Siendo este esbozo etnográfico un trabajo pionero, en cuanto al negro en
México, creímos conveniente apoyar a los hallazgos con notas bibliográficas
realizadas en diversos grupos étnicos africanos –particularmente bantús–.
Por otra parte, en su redacción procuramos restarle aridez a la descripción
científica, haciendo caso omiso, en lo posible, de los términos técnicos y
utilizando lenguaje corriente –a veces de tono coloquial–, accesible al lector
no especializado en Antropología. Los nombres y apellidos de los informantes
y de quienes en una forma u otra intervienen en los hechos narrados, fueron
modificados en relación final de este ensayo para evitar las injusticias que
pudieran derivarse de los juicios de valor etnográfico.

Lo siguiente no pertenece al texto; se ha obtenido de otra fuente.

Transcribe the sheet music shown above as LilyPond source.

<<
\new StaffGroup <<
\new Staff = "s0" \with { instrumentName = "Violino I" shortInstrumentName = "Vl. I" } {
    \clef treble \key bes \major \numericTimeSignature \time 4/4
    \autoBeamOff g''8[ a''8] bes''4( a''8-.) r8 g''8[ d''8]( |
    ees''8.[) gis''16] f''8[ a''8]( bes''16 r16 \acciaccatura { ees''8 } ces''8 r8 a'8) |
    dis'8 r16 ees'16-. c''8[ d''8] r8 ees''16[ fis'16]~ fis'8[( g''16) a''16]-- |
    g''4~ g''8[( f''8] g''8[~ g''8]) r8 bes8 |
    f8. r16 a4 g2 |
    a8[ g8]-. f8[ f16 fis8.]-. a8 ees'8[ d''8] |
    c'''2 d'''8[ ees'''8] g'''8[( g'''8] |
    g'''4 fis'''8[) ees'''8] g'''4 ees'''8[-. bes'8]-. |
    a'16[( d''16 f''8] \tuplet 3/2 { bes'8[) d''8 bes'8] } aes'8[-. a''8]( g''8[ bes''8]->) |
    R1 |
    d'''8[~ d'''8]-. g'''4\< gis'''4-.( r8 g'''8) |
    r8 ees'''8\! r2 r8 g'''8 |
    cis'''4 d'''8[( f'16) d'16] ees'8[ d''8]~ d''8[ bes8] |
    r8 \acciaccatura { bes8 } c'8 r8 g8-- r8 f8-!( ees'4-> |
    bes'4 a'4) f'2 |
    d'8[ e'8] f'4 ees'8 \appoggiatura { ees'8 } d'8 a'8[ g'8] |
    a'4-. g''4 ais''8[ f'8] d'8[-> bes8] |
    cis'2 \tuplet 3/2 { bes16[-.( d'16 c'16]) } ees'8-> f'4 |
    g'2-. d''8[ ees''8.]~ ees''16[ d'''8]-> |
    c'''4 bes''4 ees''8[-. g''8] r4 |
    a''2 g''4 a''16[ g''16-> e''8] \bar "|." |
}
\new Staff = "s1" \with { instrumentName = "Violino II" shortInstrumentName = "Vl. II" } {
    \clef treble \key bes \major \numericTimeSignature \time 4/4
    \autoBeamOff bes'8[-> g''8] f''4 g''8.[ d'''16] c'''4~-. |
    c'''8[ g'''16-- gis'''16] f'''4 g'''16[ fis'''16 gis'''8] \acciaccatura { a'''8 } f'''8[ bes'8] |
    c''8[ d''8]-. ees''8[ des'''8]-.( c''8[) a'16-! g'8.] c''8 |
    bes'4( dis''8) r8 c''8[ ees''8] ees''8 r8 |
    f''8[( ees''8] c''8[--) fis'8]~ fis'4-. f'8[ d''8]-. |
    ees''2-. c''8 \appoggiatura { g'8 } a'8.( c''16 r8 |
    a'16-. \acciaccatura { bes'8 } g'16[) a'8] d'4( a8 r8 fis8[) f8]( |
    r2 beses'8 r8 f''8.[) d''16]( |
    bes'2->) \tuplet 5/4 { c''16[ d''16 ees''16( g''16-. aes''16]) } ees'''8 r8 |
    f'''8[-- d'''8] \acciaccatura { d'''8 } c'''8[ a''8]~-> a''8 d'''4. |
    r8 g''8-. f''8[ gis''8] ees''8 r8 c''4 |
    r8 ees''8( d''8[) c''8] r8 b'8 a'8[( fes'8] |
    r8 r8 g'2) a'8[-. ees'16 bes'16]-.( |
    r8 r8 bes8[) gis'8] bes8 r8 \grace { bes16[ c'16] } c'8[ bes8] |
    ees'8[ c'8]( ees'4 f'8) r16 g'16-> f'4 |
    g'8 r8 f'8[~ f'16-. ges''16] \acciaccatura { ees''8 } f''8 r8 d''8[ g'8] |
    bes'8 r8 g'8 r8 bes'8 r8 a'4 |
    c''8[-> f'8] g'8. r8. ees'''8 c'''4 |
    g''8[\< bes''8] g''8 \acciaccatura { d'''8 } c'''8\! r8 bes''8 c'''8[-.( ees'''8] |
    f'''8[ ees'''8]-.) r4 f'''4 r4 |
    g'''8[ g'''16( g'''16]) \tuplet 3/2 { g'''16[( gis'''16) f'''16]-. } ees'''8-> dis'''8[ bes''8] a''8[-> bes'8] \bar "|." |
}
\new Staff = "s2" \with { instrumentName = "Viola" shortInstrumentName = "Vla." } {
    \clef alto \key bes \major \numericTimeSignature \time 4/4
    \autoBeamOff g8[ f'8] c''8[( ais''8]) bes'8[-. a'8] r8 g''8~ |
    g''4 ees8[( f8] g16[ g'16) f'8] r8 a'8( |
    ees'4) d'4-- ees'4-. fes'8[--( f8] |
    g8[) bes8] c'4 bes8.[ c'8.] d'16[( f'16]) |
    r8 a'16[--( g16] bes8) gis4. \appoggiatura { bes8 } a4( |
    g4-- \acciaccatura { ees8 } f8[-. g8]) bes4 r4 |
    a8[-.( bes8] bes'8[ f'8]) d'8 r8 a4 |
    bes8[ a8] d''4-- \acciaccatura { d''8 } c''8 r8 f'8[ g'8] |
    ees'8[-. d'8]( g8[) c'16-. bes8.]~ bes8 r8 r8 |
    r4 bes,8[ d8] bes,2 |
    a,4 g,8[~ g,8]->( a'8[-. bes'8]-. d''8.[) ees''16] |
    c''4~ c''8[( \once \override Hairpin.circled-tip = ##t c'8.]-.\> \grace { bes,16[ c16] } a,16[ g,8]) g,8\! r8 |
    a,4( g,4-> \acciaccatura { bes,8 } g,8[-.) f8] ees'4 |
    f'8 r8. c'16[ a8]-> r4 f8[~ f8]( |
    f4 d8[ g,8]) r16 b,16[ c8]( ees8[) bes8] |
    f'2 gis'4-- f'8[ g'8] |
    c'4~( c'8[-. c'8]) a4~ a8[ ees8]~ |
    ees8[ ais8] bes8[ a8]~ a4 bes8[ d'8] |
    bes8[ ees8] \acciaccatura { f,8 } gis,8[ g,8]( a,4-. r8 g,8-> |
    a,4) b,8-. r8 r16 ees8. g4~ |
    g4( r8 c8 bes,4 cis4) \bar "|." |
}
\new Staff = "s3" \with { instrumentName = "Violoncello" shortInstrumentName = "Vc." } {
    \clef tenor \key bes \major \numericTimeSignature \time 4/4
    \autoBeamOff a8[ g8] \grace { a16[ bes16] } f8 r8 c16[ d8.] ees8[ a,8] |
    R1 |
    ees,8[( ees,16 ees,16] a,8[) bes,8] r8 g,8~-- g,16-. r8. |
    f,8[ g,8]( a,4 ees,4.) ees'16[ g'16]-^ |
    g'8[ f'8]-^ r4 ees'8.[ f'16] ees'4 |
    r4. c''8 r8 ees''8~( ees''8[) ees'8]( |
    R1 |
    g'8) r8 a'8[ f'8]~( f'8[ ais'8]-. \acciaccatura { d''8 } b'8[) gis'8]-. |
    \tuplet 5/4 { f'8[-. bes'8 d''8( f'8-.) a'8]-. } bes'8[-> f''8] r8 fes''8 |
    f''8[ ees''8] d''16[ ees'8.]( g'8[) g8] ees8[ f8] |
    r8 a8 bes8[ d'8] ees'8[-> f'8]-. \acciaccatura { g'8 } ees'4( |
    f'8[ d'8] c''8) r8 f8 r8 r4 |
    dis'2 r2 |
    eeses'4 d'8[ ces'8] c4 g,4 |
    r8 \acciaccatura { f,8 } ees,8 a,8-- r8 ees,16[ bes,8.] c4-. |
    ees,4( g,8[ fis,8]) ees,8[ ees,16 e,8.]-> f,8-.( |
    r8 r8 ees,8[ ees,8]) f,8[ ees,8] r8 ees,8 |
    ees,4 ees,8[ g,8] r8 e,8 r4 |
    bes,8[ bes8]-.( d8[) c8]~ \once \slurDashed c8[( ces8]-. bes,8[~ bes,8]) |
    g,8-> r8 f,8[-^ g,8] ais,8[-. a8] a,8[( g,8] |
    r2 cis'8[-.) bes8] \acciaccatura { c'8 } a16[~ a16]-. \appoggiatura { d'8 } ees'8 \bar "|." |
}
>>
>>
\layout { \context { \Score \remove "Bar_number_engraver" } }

En el párrafo final deseamos expresar nuestros agradecimientos más
cumplidos a las personas e instituciones que con su ayuda hicieron realidad
este trabajo; a las que en Cuajinicuilapa nos brindaron casa y amistad –don
Germán Miller, don Alfredo Nieto, don Silvino Añorve, don Andrés Manzano,
don Elpidio Dina, don Erasmo Peñaloza y, en particular, doña Ana Pérez y
doña Consuelo Paz–; así como a las que en México nos auxiliaron en la
mecanografía y corrección de la versión última de Cuijla, Esbozo etnográfico
de un pueblo negro –Rebeca Ortega, Josefina Vega y Gastón García Cantú–.
Para todos ellos nuestro profundo reconocimiento.